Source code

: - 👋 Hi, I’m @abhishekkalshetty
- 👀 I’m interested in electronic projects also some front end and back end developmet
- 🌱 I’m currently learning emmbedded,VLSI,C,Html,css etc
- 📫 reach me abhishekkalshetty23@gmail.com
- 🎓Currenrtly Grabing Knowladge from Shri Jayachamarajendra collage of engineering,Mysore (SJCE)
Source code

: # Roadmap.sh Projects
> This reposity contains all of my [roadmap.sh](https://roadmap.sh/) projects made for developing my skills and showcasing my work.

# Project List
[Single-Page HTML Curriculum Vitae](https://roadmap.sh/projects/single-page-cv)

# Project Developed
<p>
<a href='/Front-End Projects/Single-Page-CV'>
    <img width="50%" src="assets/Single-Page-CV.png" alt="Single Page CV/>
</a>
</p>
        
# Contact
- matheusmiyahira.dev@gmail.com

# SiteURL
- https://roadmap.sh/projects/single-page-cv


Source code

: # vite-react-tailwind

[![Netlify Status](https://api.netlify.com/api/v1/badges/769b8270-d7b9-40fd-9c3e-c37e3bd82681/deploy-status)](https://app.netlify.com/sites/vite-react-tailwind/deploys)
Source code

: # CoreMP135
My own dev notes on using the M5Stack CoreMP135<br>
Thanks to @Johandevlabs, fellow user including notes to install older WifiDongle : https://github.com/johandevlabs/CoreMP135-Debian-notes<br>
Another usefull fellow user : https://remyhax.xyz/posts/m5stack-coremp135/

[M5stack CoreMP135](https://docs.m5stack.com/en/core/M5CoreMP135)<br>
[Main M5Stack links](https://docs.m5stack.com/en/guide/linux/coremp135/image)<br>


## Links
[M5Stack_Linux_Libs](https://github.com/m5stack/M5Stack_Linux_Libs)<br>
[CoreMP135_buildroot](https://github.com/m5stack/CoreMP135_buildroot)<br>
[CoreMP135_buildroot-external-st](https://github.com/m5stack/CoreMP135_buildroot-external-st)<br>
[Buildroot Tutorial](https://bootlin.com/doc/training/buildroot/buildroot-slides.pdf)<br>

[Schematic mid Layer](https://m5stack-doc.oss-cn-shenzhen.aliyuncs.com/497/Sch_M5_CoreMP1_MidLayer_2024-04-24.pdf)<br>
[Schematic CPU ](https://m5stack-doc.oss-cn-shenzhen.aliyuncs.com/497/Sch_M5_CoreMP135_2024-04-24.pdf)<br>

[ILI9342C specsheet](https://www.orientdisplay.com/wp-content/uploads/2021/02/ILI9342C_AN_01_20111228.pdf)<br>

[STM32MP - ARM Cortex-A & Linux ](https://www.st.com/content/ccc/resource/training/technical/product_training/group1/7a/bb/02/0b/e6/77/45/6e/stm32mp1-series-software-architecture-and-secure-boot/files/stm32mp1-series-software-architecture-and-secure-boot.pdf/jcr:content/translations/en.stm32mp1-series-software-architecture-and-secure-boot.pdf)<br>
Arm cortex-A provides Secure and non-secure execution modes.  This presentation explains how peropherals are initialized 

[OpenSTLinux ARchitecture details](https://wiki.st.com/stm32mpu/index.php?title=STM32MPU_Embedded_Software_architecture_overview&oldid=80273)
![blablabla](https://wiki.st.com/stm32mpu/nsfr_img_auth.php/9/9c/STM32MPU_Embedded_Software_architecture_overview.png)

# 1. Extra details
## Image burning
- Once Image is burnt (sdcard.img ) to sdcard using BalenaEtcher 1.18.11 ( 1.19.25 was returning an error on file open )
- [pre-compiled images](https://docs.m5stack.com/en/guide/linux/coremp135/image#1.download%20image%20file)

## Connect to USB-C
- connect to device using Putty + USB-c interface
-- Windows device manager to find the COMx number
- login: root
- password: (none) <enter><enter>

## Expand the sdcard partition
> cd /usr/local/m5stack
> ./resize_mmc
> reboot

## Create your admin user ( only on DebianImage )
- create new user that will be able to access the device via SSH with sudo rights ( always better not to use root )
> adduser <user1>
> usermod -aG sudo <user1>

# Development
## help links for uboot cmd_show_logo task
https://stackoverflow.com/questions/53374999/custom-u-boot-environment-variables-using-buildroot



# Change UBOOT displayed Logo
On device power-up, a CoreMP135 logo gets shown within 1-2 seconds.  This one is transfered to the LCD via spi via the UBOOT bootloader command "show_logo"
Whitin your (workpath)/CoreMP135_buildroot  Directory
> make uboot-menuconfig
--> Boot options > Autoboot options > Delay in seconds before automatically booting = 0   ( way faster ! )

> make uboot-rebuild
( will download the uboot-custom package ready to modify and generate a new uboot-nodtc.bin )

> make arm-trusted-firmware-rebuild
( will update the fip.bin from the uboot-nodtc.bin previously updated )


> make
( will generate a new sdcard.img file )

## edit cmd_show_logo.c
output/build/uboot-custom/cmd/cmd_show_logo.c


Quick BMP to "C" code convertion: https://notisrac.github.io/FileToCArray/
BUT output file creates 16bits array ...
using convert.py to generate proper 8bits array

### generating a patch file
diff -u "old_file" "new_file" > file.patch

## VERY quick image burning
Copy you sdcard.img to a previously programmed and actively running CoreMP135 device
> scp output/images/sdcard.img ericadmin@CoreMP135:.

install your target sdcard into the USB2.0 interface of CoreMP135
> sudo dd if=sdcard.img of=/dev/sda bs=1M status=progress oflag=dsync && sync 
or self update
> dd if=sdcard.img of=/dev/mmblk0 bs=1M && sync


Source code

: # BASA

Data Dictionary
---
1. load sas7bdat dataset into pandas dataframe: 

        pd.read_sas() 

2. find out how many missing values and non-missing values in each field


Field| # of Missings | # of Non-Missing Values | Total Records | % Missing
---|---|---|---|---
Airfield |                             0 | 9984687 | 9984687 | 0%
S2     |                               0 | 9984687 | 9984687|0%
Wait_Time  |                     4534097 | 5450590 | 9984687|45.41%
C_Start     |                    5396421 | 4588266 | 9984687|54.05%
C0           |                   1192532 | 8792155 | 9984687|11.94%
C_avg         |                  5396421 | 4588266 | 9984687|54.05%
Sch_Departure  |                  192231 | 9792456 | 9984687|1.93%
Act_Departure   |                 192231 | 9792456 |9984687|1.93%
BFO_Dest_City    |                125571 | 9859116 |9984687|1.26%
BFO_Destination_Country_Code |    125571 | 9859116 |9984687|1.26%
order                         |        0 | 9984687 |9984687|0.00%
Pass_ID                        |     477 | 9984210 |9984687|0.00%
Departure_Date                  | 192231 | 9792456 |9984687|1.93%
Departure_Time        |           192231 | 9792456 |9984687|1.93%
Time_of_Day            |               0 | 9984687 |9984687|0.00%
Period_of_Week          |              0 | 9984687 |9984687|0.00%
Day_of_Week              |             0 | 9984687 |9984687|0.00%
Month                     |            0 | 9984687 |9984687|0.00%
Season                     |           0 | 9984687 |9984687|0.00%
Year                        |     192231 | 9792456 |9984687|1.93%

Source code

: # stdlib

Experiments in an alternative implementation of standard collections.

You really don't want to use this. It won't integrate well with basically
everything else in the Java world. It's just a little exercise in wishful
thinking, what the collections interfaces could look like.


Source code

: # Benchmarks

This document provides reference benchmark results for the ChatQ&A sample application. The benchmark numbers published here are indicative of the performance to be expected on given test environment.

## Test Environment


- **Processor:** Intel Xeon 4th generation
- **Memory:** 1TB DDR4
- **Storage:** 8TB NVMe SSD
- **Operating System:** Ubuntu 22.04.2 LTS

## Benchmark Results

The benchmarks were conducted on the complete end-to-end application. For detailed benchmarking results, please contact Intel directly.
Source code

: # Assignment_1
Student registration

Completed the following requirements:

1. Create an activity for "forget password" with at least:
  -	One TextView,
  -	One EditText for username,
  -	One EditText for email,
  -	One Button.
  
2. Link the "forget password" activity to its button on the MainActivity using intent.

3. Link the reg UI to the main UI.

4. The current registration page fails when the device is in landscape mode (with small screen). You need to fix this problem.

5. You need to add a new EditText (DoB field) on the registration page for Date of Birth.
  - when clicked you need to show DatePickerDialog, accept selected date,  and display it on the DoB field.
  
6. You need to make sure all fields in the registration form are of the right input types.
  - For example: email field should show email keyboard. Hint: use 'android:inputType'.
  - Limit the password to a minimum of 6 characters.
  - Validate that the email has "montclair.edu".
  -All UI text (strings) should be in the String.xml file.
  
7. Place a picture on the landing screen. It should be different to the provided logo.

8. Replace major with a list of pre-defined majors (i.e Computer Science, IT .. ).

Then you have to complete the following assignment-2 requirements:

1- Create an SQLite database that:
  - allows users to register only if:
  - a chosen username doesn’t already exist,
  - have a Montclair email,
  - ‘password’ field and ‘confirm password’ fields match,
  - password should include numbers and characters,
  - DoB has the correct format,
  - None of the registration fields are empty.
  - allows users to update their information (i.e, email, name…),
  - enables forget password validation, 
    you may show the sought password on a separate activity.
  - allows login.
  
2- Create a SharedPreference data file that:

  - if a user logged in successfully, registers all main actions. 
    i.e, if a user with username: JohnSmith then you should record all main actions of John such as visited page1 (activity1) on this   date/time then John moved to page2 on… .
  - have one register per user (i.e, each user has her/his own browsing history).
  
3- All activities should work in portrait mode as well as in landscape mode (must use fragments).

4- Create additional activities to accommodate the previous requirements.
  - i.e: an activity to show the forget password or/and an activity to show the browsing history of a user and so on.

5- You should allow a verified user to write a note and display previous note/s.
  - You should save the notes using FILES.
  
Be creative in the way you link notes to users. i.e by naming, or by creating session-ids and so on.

**ACTION ITEM:**
Reply with every line of the listing that has the string "actions".

**EXERCISE SOLUTION:**
  - if a user logged in successfully, registers all main actions. 
    i.e, if a user with username: JohnSmith then you should record all main actions of John such as visited page1 (activity1) on this   date/time then John moved to page2 on… .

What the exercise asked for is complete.